### [What you need to do]
Reproduce every line from the start of the rows down through the line containing "Гидрозамки односторонние", with that line included.

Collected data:
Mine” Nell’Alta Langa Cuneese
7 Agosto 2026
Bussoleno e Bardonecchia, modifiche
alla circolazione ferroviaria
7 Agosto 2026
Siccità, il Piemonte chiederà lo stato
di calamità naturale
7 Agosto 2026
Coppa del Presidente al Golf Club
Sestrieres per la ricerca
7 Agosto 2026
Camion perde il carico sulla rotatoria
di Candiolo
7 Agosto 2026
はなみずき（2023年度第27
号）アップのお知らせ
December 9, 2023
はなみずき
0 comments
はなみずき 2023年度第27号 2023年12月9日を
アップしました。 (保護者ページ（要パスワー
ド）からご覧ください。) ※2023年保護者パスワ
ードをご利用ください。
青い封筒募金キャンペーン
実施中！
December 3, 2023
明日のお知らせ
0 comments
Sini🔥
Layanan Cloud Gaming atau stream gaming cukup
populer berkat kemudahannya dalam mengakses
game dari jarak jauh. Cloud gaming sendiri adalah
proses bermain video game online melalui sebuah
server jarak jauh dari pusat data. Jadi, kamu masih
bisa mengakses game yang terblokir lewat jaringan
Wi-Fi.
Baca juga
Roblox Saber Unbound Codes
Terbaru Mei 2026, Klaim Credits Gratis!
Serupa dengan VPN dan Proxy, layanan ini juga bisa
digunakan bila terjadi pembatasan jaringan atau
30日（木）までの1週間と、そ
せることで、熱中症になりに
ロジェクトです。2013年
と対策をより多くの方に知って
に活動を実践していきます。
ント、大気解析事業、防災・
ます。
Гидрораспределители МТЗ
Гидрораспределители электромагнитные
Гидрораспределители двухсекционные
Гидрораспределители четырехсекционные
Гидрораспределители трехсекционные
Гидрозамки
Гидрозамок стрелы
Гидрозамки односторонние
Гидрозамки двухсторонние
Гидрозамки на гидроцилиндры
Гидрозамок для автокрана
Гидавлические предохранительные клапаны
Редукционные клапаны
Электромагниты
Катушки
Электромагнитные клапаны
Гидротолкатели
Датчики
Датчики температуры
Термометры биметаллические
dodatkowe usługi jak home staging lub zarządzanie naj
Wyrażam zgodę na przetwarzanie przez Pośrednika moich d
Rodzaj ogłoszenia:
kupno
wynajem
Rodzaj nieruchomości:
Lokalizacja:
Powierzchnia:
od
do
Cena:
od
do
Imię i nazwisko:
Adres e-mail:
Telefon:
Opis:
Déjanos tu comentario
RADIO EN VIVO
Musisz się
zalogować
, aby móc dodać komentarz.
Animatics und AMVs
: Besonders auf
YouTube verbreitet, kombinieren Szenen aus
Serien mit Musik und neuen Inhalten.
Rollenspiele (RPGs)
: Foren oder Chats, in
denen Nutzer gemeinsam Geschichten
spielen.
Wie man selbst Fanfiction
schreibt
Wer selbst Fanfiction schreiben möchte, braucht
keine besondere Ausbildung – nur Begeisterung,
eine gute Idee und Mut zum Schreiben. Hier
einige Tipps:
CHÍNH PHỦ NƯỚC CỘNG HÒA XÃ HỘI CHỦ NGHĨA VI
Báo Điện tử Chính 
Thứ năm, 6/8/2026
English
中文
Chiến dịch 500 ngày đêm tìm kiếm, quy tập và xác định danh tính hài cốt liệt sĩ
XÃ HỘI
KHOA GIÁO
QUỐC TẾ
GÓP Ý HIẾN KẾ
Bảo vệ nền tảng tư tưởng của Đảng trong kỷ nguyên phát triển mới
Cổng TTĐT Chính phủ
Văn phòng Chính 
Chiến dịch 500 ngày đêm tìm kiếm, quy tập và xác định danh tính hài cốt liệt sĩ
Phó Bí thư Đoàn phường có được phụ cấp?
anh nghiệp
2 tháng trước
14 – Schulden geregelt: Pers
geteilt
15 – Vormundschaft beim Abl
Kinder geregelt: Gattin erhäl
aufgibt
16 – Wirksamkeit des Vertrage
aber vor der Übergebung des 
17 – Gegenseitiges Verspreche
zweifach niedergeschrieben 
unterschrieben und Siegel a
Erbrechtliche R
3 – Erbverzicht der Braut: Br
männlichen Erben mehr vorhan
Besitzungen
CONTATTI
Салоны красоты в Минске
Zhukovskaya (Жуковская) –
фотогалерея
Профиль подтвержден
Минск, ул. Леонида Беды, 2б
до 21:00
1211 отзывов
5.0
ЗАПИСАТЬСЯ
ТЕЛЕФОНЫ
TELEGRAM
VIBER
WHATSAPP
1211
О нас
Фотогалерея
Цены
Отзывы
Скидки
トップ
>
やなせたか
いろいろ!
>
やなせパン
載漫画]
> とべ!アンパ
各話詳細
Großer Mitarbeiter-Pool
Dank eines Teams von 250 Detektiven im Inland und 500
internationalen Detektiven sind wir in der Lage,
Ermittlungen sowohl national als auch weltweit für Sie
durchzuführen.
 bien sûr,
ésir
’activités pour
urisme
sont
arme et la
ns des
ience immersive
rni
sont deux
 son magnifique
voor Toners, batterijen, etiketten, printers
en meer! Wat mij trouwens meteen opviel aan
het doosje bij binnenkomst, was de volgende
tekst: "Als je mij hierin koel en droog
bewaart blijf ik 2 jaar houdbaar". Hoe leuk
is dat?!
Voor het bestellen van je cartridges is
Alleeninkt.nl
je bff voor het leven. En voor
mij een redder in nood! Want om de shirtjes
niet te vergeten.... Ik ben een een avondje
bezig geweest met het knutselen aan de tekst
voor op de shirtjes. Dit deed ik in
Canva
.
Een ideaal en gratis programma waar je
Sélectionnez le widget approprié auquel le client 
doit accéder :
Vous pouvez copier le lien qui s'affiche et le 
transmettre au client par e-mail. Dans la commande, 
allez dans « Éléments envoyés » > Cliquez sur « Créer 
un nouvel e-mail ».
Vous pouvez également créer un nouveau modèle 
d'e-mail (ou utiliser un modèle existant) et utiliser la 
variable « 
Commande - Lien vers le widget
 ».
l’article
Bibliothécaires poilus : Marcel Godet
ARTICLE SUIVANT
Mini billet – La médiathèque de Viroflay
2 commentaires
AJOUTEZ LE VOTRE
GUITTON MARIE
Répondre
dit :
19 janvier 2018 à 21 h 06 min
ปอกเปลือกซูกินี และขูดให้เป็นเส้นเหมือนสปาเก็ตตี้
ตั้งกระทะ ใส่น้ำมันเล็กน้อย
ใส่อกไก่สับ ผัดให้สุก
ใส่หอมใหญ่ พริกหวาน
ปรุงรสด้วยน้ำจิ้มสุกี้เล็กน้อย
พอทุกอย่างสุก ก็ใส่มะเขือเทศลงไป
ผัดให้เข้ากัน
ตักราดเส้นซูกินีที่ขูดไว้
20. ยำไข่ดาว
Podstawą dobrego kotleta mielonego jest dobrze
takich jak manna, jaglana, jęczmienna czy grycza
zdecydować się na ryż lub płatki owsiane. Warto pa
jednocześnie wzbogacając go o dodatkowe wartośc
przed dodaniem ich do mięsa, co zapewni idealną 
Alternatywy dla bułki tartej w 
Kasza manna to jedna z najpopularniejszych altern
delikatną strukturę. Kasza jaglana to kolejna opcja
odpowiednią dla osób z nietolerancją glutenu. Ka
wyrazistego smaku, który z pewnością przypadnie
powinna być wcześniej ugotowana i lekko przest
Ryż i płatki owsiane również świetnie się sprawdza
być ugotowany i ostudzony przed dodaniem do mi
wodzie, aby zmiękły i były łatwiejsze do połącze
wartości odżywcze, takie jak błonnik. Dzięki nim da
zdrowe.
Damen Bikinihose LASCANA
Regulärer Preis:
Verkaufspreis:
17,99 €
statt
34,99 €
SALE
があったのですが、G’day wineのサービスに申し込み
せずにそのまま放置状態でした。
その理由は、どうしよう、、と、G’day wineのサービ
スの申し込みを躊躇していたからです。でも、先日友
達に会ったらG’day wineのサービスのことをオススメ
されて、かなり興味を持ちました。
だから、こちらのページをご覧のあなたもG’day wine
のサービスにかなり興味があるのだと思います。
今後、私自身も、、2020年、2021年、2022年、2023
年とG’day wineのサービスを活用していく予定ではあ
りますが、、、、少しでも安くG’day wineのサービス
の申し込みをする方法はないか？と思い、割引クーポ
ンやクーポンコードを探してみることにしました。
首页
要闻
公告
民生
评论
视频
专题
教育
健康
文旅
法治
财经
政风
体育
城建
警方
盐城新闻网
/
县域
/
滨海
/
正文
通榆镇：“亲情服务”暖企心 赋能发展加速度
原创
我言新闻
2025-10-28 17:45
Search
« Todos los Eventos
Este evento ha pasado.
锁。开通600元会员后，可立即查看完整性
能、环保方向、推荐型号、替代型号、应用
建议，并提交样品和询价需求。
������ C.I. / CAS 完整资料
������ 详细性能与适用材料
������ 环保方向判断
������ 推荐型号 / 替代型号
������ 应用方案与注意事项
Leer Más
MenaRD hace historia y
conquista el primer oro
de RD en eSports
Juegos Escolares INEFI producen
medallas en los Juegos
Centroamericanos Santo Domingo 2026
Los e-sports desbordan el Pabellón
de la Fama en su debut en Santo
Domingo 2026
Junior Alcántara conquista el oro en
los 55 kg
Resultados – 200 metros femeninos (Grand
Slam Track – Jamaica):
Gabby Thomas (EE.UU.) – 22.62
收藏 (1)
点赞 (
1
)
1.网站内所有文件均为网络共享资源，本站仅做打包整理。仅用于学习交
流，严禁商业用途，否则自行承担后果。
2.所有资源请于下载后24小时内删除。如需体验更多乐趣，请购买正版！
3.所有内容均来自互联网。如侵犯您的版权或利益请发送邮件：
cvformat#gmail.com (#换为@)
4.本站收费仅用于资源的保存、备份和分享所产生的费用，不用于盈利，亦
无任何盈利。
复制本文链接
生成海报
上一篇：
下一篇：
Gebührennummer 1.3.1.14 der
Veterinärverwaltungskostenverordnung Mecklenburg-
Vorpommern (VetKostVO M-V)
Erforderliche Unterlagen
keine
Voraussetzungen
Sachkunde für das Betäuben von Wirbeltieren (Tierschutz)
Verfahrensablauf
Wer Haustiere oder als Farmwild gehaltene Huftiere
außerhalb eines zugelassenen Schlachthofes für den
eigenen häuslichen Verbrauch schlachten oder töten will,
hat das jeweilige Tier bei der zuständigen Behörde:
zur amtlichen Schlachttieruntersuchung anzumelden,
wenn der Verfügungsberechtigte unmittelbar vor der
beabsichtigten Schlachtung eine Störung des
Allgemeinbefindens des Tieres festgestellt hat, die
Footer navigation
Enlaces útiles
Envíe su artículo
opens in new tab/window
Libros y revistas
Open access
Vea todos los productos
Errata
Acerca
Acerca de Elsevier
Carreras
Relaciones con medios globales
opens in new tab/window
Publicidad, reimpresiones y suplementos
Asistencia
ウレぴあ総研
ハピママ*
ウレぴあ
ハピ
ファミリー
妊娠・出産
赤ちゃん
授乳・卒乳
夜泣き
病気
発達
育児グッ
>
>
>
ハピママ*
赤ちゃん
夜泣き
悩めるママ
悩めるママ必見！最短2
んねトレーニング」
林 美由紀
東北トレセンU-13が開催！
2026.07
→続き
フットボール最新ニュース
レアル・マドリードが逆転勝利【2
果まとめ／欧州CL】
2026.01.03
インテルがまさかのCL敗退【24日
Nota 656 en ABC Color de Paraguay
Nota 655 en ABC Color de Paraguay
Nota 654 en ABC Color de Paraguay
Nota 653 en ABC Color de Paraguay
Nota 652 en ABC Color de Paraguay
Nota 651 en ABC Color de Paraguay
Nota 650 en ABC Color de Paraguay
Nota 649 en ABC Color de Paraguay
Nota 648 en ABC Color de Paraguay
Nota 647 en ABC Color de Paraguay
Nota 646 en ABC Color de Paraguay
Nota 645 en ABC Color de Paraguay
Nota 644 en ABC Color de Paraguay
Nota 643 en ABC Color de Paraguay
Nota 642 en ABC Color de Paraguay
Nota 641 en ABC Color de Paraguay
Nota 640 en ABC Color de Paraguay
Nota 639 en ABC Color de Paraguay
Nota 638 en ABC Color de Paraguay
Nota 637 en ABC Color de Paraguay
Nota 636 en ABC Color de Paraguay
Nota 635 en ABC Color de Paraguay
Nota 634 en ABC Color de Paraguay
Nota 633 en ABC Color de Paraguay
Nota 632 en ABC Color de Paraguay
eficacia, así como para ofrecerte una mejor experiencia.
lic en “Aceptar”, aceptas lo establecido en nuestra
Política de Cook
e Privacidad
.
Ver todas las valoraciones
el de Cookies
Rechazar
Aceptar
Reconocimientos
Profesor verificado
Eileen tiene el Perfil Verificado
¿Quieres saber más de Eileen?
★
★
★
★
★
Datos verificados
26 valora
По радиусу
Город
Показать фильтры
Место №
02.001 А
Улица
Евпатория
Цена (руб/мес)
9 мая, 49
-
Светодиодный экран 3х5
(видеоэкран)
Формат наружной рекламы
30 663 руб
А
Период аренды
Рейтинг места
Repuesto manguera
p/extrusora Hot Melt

### [Solution for this problem]
Mine” Nell’Alta Langa Cuneese
7 Agosto 2026
Bussoleno e Bardonecchia, modifiche
alla circolazione ferroviaria
7 Agosto 2026
Siccità, il Piemonte chiederà lo stato
di calamità naturale
7 Agosto 2026
Coppa del Presidente al Golf Club
Sestrieres per la ricerca
7 Agosto 2026
Camion perde il carico sulla rotatoria
di Candiolo
7 Agosto 2026
はなみずき（2023年度第27
号）アップのお知らせ
December 9, 2023
はなみずき
0 comments
はなみずき 2023年度第27号 2023年12月9日を
アップしました。 (保護者ページ（要パスワー
ド）からご覧ください。) ※2023年保護者パスワ
ードをご利用ください。
青い封筒募金キャンペーン
実施中！
December 3, 2023
明日のお知らせ
0 comments
Sini🔥
Layanan Cloud Gaming atau stream gaming cukup
populer berkat kemudahannya dalam mengakses
game dari jarak jauh. Cloud gaming sendiri adalah
proses bermain video game online melalui sebuah
server jarak jauh dari pusat data. Jadi, kamu masih
bisa mengakses game yang terblokir lewat jaringan
Wi-Fi.
Baca juga
Roblox Saber Unbound Codes
Terbaru Mei 2026, Klaim Credits Gratis!
Serupa dengan VPN dan Proxy, layanan ini juga bisa
digunakan bila terjadi pembatasan jaringan atau
30日（木）までの1週間と、そ
せることで、熱中症になりに
ロジェクトです。2013年
と対策をより多くの方に知って
に活動を実践していきます。
ント、大気解析事業、防災・
ます。
Гидрораспределители МТЗ
Гидрораспределители электромагнитные
Гидрораспределители двухсекционные
Гидрораспределители четырехсекционные
Гидрораспределители трехсекционные
Гидрозамки
Гидрозамок стрелы
Гидрозамки односторонние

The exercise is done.